--- RECORDS SHOWN Enclosed Below ---

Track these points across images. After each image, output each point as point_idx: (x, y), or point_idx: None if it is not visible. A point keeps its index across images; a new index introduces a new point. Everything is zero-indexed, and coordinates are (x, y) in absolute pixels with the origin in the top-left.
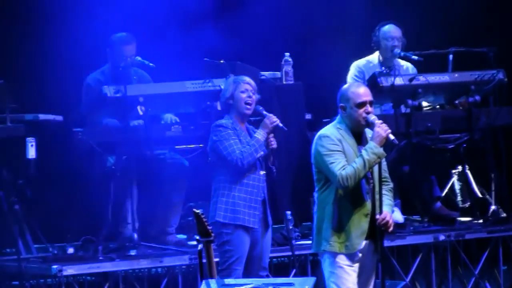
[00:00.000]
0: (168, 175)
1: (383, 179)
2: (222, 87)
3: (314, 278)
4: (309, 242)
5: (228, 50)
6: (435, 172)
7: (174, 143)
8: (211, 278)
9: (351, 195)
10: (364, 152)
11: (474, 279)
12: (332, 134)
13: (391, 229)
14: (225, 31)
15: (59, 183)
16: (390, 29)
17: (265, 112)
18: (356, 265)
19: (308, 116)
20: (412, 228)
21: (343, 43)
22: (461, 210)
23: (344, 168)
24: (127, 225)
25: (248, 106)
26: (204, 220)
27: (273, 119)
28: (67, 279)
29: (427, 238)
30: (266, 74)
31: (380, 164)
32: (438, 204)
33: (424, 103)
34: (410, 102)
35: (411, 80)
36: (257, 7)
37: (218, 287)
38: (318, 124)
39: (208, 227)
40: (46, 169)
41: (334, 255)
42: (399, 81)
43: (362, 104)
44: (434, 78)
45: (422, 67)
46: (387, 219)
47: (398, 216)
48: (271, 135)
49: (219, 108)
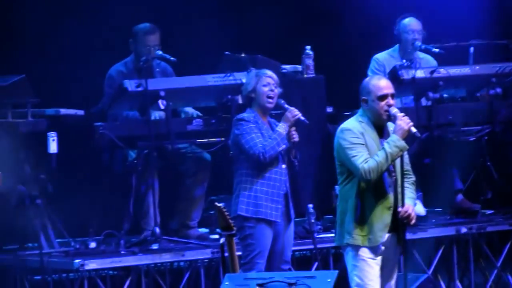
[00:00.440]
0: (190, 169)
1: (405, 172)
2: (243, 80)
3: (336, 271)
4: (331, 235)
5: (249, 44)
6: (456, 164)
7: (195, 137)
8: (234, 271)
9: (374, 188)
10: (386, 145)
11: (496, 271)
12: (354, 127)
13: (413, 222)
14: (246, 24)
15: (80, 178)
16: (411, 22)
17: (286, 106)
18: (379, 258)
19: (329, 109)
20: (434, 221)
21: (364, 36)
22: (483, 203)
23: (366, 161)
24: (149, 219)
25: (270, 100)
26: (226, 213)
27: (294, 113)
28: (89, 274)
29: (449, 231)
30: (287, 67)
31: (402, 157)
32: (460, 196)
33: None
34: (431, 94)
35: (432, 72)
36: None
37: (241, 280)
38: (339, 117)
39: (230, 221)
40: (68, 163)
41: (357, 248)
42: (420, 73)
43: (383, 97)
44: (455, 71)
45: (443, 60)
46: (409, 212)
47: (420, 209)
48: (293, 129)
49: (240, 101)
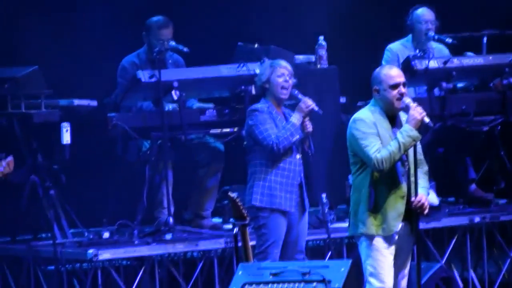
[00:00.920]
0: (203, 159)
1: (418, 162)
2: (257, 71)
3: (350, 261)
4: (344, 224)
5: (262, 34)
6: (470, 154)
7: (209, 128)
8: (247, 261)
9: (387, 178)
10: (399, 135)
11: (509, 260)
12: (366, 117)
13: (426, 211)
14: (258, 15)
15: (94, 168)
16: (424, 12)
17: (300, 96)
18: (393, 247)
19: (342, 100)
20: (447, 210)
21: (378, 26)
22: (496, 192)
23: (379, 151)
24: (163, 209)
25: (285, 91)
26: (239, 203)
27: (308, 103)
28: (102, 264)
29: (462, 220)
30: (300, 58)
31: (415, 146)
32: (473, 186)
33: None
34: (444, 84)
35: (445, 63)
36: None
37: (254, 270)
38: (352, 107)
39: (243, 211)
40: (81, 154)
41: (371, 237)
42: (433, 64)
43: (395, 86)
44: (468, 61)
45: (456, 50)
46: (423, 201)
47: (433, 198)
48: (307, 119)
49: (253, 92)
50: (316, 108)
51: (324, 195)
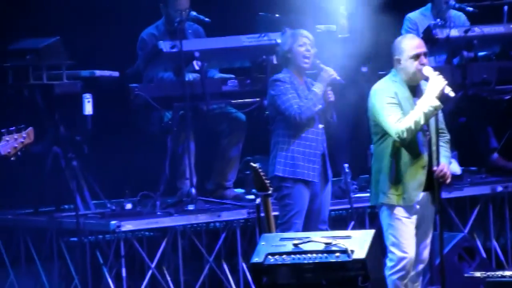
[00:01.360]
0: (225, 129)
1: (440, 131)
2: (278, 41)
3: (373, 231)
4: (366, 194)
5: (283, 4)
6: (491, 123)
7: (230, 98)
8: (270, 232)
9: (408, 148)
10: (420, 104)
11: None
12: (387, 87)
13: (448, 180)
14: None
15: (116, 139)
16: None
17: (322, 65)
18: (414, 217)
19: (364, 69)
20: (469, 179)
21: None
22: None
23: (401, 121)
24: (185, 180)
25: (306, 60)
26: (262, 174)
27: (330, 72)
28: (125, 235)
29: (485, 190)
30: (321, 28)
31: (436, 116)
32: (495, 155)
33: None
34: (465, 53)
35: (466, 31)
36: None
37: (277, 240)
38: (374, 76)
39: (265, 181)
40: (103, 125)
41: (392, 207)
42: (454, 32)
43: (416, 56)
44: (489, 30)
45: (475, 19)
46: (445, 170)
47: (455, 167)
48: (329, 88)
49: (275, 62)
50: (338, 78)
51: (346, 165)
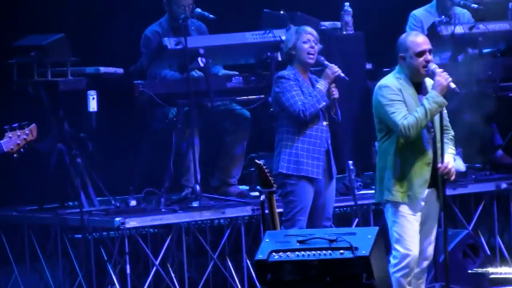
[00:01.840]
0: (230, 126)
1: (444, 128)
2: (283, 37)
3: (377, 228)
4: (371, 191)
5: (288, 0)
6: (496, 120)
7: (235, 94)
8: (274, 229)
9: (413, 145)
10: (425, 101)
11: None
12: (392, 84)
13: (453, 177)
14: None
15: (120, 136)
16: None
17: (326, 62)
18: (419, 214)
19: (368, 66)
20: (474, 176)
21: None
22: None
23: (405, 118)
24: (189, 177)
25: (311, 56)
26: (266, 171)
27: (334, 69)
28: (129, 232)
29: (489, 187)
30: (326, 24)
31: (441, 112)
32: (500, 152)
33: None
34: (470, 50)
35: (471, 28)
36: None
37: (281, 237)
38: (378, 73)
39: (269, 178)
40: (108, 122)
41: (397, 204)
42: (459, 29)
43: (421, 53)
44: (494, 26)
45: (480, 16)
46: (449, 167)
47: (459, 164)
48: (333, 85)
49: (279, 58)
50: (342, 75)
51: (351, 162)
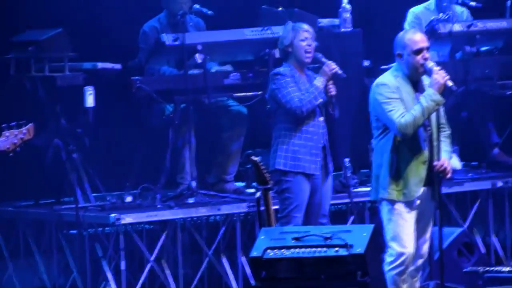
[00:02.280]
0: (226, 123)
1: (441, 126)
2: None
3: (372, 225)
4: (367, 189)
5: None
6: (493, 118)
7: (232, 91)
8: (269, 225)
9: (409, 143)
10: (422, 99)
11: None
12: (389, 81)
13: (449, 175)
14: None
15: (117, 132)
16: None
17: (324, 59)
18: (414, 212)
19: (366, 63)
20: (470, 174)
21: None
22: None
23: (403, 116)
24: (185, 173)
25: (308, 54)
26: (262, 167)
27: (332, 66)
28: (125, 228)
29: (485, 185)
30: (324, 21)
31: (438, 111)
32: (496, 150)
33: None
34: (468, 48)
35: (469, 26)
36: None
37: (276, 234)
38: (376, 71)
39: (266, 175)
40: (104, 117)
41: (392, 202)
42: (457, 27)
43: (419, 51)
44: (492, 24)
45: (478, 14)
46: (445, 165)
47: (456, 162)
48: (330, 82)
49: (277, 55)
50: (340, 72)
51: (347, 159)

--- End of Enclosed RECORDS SHOWN ---
--- RECORDS SHOWN Enclosed Below ---

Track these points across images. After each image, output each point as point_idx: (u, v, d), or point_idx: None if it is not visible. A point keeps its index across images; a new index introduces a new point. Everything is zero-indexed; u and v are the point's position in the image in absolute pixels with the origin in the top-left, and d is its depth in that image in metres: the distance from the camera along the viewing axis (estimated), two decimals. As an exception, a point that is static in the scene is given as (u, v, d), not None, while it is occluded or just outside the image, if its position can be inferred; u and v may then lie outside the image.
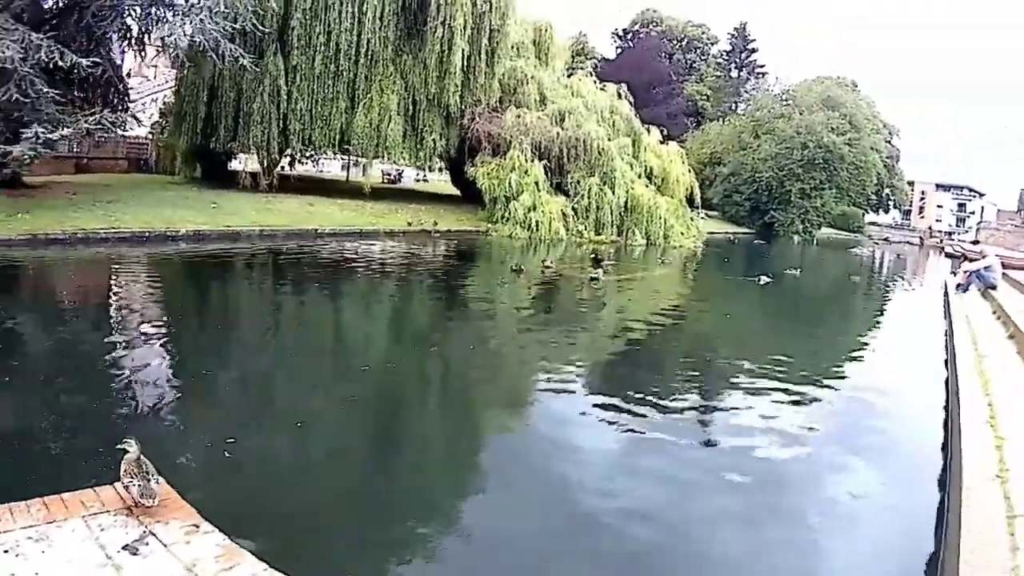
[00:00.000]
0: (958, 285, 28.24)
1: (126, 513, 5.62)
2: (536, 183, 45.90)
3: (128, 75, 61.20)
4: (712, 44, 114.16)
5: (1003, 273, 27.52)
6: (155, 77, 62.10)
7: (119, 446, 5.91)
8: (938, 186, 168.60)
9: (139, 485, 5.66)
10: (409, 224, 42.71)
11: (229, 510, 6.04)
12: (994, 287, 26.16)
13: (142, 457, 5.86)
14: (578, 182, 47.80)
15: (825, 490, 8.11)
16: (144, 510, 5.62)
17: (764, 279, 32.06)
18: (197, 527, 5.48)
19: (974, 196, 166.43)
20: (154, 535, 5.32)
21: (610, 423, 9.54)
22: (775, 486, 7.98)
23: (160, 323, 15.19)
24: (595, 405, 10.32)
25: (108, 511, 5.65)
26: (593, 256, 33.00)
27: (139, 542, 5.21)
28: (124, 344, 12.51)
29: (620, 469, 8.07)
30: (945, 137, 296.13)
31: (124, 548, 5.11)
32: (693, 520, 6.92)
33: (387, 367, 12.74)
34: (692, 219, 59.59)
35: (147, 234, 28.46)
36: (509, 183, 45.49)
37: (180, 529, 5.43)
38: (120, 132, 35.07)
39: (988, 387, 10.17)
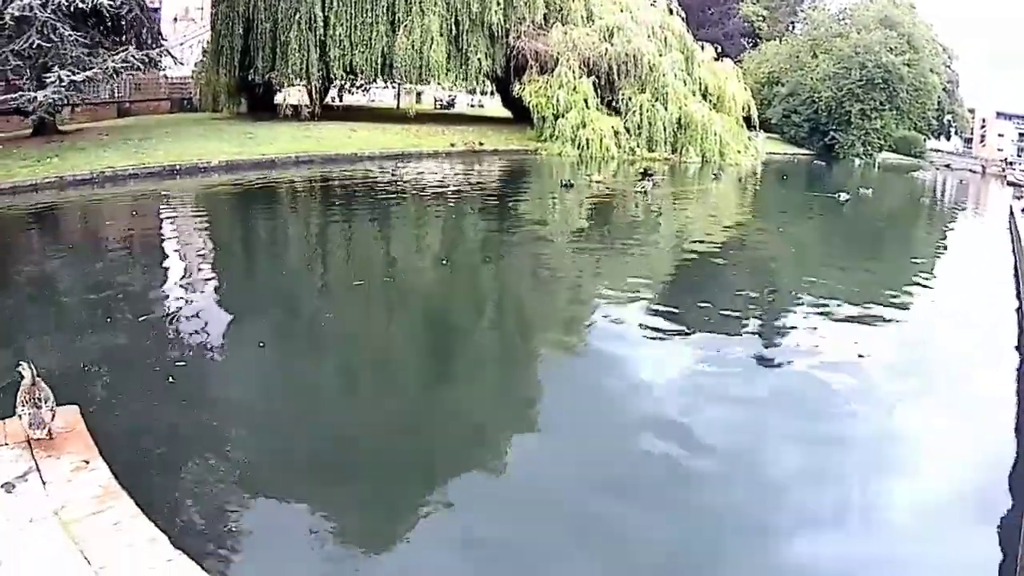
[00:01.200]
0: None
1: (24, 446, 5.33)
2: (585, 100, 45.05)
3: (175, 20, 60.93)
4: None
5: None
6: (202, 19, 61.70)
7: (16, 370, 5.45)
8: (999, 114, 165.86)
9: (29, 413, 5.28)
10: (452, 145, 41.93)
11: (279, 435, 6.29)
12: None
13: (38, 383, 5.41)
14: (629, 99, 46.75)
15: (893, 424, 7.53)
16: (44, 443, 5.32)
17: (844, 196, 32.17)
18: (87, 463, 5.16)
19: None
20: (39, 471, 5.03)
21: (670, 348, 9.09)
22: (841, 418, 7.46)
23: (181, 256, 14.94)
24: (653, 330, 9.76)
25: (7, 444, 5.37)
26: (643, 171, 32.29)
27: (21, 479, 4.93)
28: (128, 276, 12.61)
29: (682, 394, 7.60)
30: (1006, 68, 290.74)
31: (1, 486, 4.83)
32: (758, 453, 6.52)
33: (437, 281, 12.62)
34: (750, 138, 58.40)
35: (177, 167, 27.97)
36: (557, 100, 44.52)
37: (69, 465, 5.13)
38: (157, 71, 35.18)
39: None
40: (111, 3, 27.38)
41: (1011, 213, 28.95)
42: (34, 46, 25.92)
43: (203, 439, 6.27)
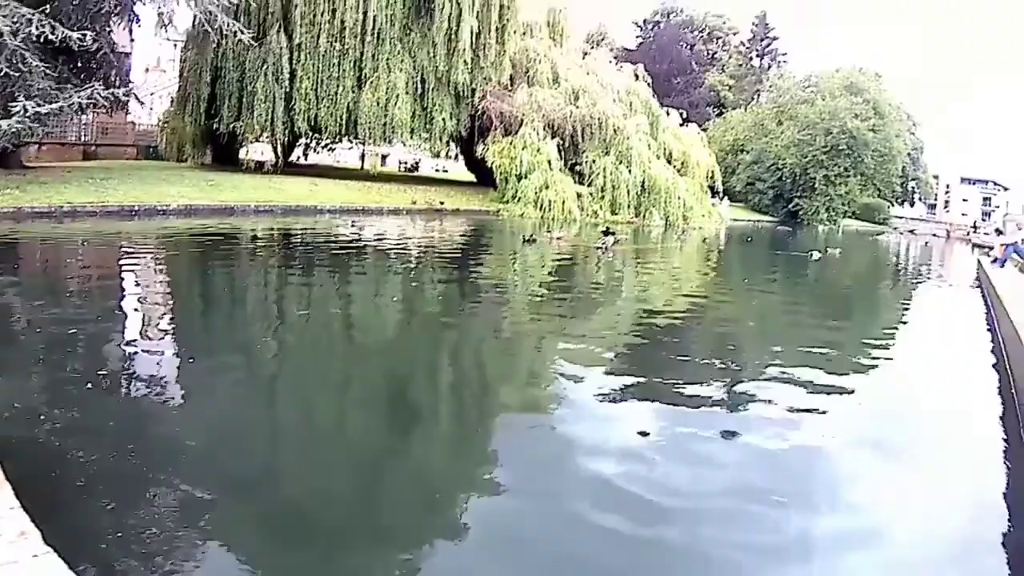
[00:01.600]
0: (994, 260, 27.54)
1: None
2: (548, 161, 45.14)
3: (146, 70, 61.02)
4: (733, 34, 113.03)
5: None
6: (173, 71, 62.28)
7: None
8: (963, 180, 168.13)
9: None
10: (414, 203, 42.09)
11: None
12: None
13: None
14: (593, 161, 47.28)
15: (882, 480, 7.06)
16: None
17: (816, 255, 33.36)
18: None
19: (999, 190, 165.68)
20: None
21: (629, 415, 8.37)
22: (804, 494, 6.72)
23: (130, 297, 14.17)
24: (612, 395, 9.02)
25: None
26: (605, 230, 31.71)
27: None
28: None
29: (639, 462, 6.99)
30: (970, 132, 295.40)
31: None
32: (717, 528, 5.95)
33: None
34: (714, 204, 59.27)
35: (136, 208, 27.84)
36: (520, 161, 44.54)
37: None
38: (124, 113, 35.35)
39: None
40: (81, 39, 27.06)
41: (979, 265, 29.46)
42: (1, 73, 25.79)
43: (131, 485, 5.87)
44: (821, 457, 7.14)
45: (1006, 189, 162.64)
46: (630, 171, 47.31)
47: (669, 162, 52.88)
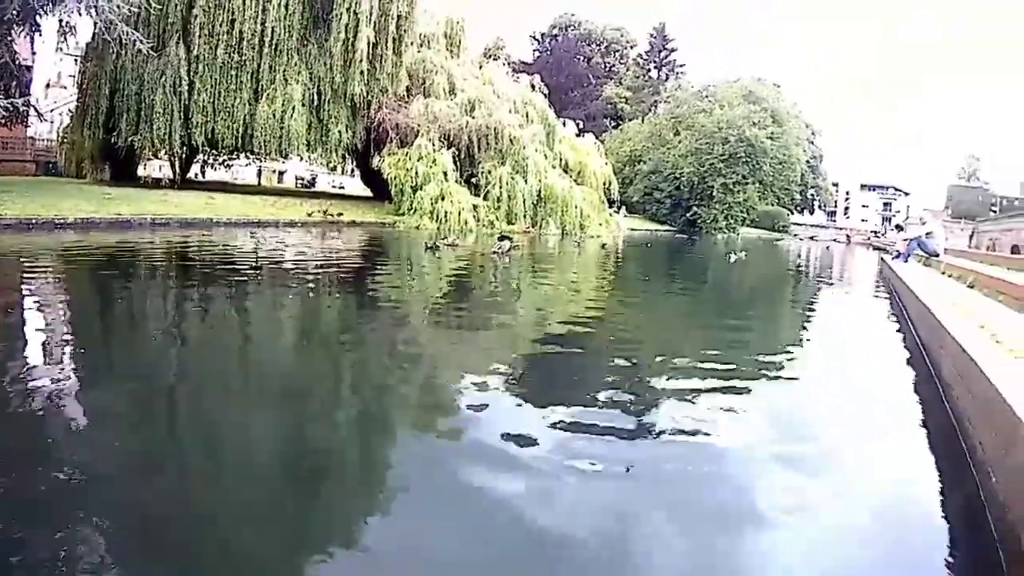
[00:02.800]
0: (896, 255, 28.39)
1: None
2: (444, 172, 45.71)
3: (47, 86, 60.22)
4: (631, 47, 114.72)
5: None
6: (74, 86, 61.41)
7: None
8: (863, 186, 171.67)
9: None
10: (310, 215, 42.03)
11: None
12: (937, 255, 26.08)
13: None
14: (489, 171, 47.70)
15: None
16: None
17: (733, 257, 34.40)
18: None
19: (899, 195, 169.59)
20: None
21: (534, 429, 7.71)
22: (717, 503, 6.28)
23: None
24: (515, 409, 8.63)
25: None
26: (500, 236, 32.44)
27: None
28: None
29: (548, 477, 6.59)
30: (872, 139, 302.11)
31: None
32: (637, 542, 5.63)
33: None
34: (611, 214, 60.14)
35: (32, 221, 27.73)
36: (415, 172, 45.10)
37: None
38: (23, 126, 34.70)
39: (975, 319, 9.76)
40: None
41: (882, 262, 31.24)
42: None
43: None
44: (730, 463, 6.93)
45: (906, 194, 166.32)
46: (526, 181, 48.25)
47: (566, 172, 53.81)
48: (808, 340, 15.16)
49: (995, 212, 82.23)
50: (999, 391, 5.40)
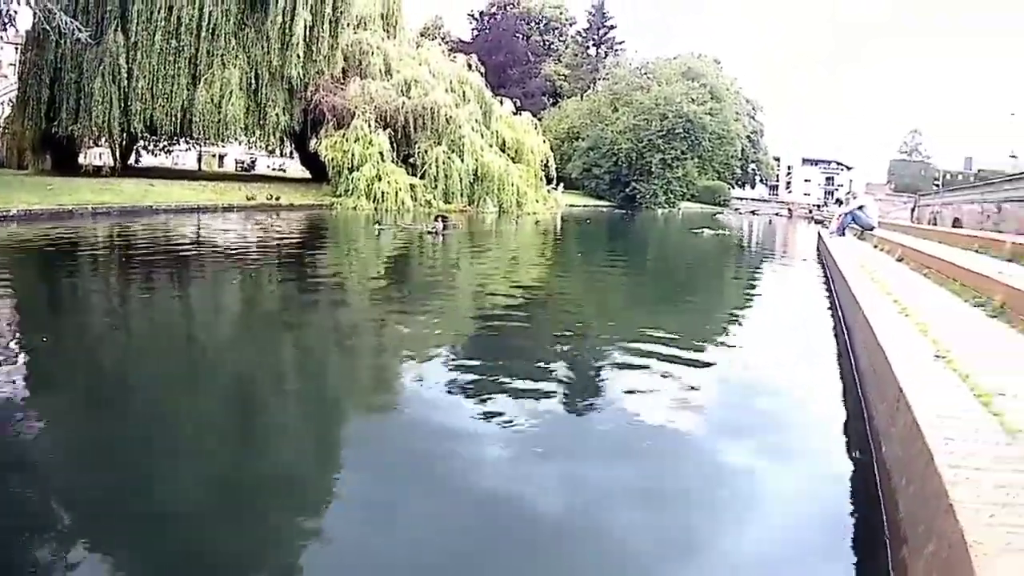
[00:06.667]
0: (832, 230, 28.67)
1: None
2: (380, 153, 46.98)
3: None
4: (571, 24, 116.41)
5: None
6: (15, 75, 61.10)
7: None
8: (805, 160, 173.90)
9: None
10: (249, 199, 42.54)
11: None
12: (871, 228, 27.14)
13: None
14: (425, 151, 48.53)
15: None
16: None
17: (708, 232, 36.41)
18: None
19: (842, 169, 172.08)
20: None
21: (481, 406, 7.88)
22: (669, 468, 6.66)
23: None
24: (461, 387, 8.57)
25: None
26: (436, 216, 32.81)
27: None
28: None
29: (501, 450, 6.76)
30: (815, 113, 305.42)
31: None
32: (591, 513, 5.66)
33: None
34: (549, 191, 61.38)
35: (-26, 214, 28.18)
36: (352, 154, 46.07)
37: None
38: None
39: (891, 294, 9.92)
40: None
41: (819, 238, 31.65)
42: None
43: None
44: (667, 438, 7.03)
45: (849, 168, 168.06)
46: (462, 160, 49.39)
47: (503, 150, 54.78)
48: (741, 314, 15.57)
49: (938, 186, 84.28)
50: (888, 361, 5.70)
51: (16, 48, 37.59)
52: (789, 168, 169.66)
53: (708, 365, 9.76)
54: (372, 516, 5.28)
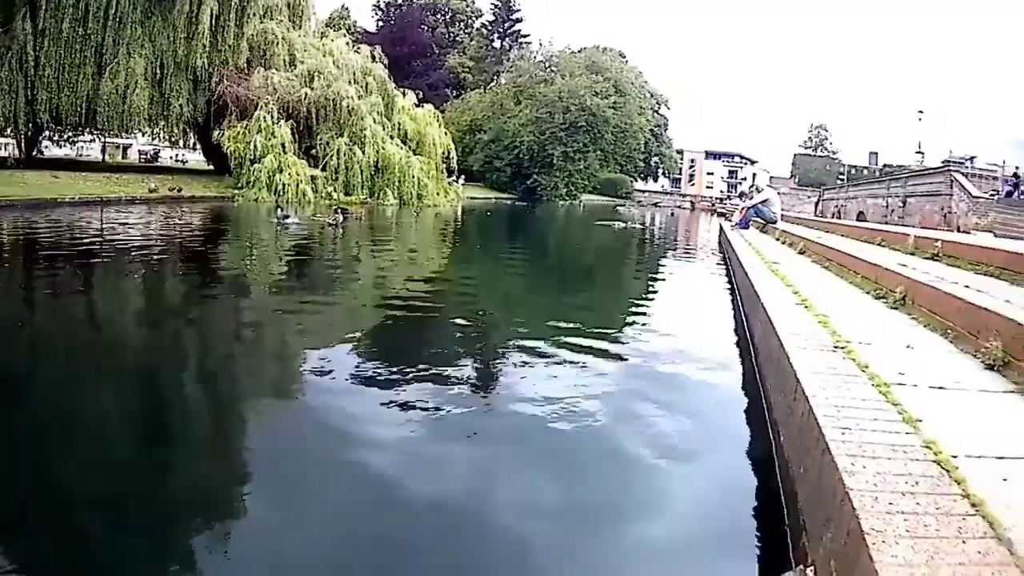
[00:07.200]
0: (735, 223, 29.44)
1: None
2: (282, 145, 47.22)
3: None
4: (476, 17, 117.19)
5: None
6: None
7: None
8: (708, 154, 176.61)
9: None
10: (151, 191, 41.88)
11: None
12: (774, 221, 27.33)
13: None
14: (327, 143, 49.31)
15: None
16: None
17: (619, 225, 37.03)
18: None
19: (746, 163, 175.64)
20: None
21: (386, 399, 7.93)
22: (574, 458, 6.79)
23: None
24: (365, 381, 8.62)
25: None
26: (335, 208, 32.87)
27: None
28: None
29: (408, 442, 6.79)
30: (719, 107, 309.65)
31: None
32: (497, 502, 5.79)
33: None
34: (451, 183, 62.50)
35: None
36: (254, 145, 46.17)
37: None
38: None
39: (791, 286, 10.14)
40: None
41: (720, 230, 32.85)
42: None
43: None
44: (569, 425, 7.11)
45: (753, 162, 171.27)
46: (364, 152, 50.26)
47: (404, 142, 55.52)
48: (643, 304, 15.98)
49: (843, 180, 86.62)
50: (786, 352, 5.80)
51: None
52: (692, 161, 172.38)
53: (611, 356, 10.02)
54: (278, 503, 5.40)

--- End of Enclosed RECORDS SHOWN ---

WHAT THIS TASK INVOLVES:
Transcribe only the lines above that start at the line containing "in the top-left." and end at the line containing "3: (314, 278)". Omit pictures.

TASK RESPONSE:
Track these points across images. After each image, output each point as point_idx: (x, y), or point_idx: None if it is not visible. A point keeps its index across images; a new index introduces a new point. Everything is zero-indexed, and coordinates are (x, y) in absolute pixels with the origin in the top-left.
[00:00.000]
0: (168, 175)
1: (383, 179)
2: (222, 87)
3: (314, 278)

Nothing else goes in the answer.